__Selected extract__.
There are various mid-career training programmes (MCTP) for IRS officers to keep them abreast of the latest developments in the areas of governance, particularly taxation, finance and management. These include advanced mid-career training (AMCTP), which is conducted in 3 phases. Phase I is for joint and additional commissioners, Phase II is for commissioners and principal commissioners, and Phase III is for chief commissioners and principal chief commissioners. The AMCTP generally consists of a 3-week domestic module held at premier management institutes in the country followed by a 2-week international component at internationally acclaimed universities, depending on their areas of expertise.

Designations
The designations and time-scales within the Indian Revenue Service are as follows after cadre restructure:

IRS (Customs)

IRS (Income Tax)

Major concerns and reforms

Corruption
In 2015, it was reported that as many as 108 IRS officers were under probe by the CBI for their alleged involvement in corruption. From May 2009 to May 2010, the CBI had sought sanction for prosecution of 102 IRS officials posted in different parts of the country in connection with corruption cases.

In 2016, the Ministry of Finance, dismissed 72 and prematurely retired another 33 Indian Revenue Service officers for non-performance and on disciplinary grounds. In 2019, Government of India dismissed 12 (IRS IT) and 15 (IRS Customs and Central Excise) officers for corruption and bribery charges.

The IRS officials top the Central Bureau of Investigation’s list of most corrupt bureaucrats. In one case, a 1992 batch IRS officer was arrested for accepting a bribe of 2 crore in Mumbai. Recently, in another case, some IRS officials were found to help certain companies evade payment of Service tax and related penalties of the order of 1 crore. Also CBI raided premises of an income tax officer for demanding Bribe to the tune of 60 crore for covering up Stock Guru Scam.

Murder of many officers
Even though IRS officers have to deal with sensitive posting in their career they are not provided adequate security. Many IRS officers in the departments of customs and income tax have been assassinated in the course of their investigations.

Recent initiatives
Many new initiatives were taken by the Indian Revenue Service members to curb corruption in their respective departments and make the system more efficient and responsive to the needs of the taxpayers. Use of Technology widely reduced the scope for the abuse of power.
Refund Banker scheme introduced in 2007 eliminated the scope for corruption in the Refunds of Excessive Tax collected by the Department. Introduction of E-filing of Taxes and effective implementation of Permanent Account Number (PAN) are some revolutionary steps that reduced the scope for corruption at all levels while improving the efficiency of the whole system. Use of Centralised Processing Center setup in 2010 at Bangalore of the Income Tax Department reduced unnecessary delays in processing returns. These computerization initiatives have freed up the human resources in the department which are largely responsible for higher revenue collections.

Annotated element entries
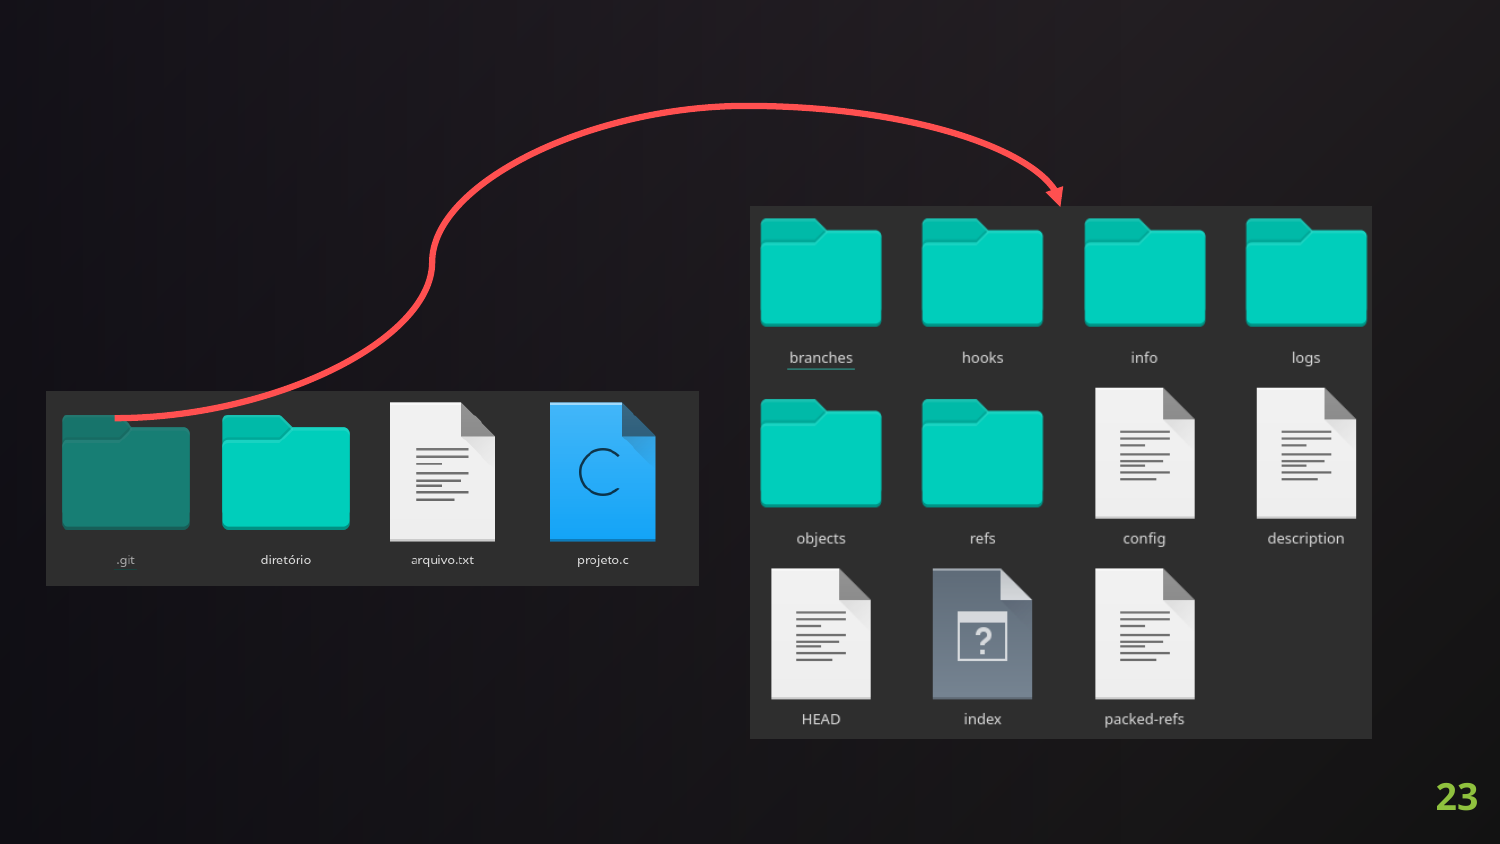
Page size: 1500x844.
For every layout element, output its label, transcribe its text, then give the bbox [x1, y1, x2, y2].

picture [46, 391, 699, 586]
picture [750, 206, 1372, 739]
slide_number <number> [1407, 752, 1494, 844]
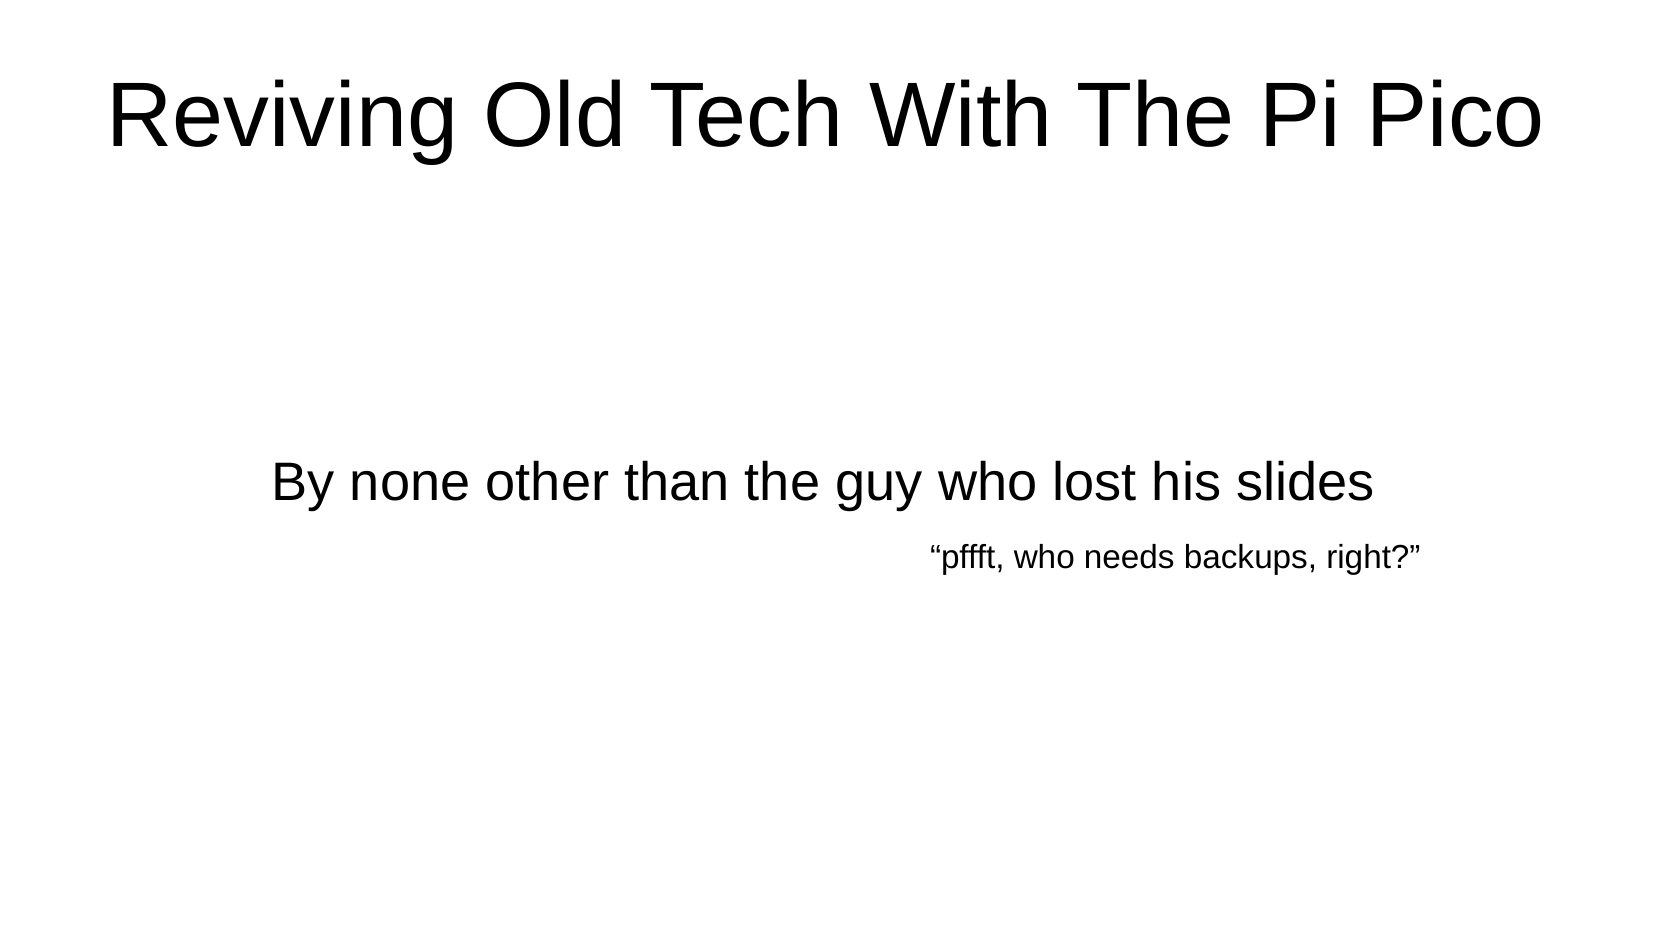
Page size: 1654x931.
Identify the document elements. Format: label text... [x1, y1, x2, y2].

__List of tasks__.
**a)** According to the Indian Revenue Service passage, in which city did the Income Tax Department set up its Centralised Processing Center in 2010?
**b)** Extend the passage on the Indian Revenue Service, beginning immediately after its final sentence.

__Per-task outputs__.
**a)** Bangalore.

**b)**
Income Tax Ombudsmen was created in 2006 and is functional in 12 cities to look into tax-related grievances of the public. Department is also gearing to improve its tax payer's services with Sevottam Scheme. Under this scheme, various initiatives such as Citizen Charter, Ayakar Seva Kendra (ASK), which is a single Window mechanism for implementing Sevottam through the delivery of these services within the timelines promised in the Citizen's Charter, were launched. Aaykar Sampark Kendra consists of one National Call Centre and 4 regional Call Centres to aid the taxpayer were inaugurated by the Finance Minister.

IRS officers handling sensitive postings are issued a Glock Model 22 pistol or a Glock 23 in .40 S&W caliber.

An IRS officer could rise up to the Apex Scale (₹2,50,000 fixed plus allowances) at the post of principal chief commissioner of income tax in the ITD. At the apex level, he can also get selected as a Member or Chairperson of the CBDT. The intermediate grades in this career progression are deputy commissioner, joint commissioner, additional commissioner, commissioner, principal commissioner and chief commissioner of income tax. An IRS officer is also eligible to be selected as a member of the Income Tax Appellate Tribunal, Authority for Advance Ruling, Income Tax Settlement Commission and Income Tax Ombudsman as per the prescribed eligibility criteria.  Cadre Review has been cleared in the Income Tax Department creating 20,751 additional posts to help generate additional revenue of  crore annually.

See also 

 Civil Services of India
 All India Services
 Corruption in India

References

External links
 Official website of Indian Revenue Service
 Official website of Income Tax Department of India
 Training Academy for Members of Indian Revenue Service – Income Tax
 Training Academy for Member of Indian Revenue Service – Customs and Central Excise

Central Civil Services (India)
Taxation in India
India
Ministry of Finance (India)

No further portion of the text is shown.